(MATERIALS PROVIDED begins)

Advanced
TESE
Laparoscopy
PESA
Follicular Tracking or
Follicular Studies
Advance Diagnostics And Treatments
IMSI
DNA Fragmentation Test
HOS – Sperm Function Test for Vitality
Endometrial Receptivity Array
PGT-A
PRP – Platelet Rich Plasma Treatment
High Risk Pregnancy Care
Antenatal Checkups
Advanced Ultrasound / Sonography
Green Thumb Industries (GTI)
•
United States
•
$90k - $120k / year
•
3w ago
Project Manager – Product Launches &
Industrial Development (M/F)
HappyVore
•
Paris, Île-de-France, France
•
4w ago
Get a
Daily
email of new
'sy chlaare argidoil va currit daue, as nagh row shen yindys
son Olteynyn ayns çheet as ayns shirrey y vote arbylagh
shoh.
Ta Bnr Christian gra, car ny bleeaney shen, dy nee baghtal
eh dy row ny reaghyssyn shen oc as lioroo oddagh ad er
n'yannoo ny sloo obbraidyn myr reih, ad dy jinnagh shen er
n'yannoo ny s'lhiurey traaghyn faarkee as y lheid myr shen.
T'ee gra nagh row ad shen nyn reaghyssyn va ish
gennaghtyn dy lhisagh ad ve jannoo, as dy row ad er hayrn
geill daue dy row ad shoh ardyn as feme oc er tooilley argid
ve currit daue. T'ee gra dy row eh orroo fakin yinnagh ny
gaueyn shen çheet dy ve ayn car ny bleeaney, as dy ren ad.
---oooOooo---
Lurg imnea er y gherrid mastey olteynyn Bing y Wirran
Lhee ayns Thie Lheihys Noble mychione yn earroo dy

(MATERIALS PROVIDED ends)
(MATERIALS PROVIDED begins)

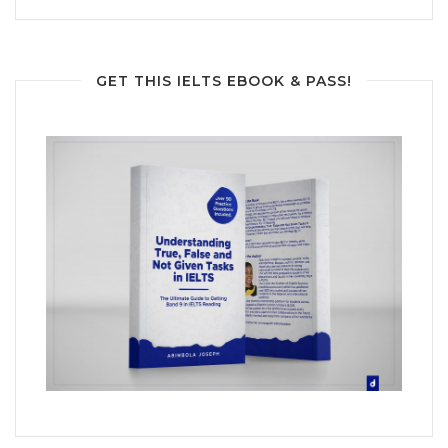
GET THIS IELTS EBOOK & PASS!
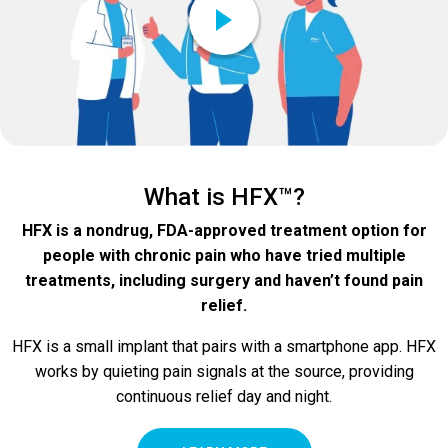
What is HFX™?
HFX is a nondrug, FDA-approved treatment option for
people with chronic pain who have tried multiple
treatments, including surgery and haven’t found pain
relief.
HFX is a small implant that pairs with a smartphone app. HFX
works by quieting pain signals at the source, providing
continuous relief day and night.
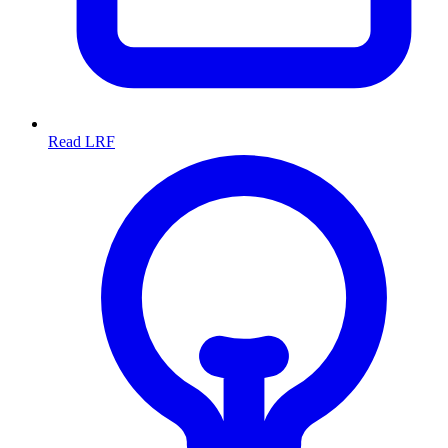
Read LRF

(MATERIALS PROVIDED ends)

* **TO DO**
Each line above where the word "reaghyssyn" occurs should be copied out.

* **WRITTEN SOLUTION**
eh dy row ny reaghyssyn shen oc as lioroo oddagh ad er
T'ee gra nagh row ad shen nyn reaghyssyn va ish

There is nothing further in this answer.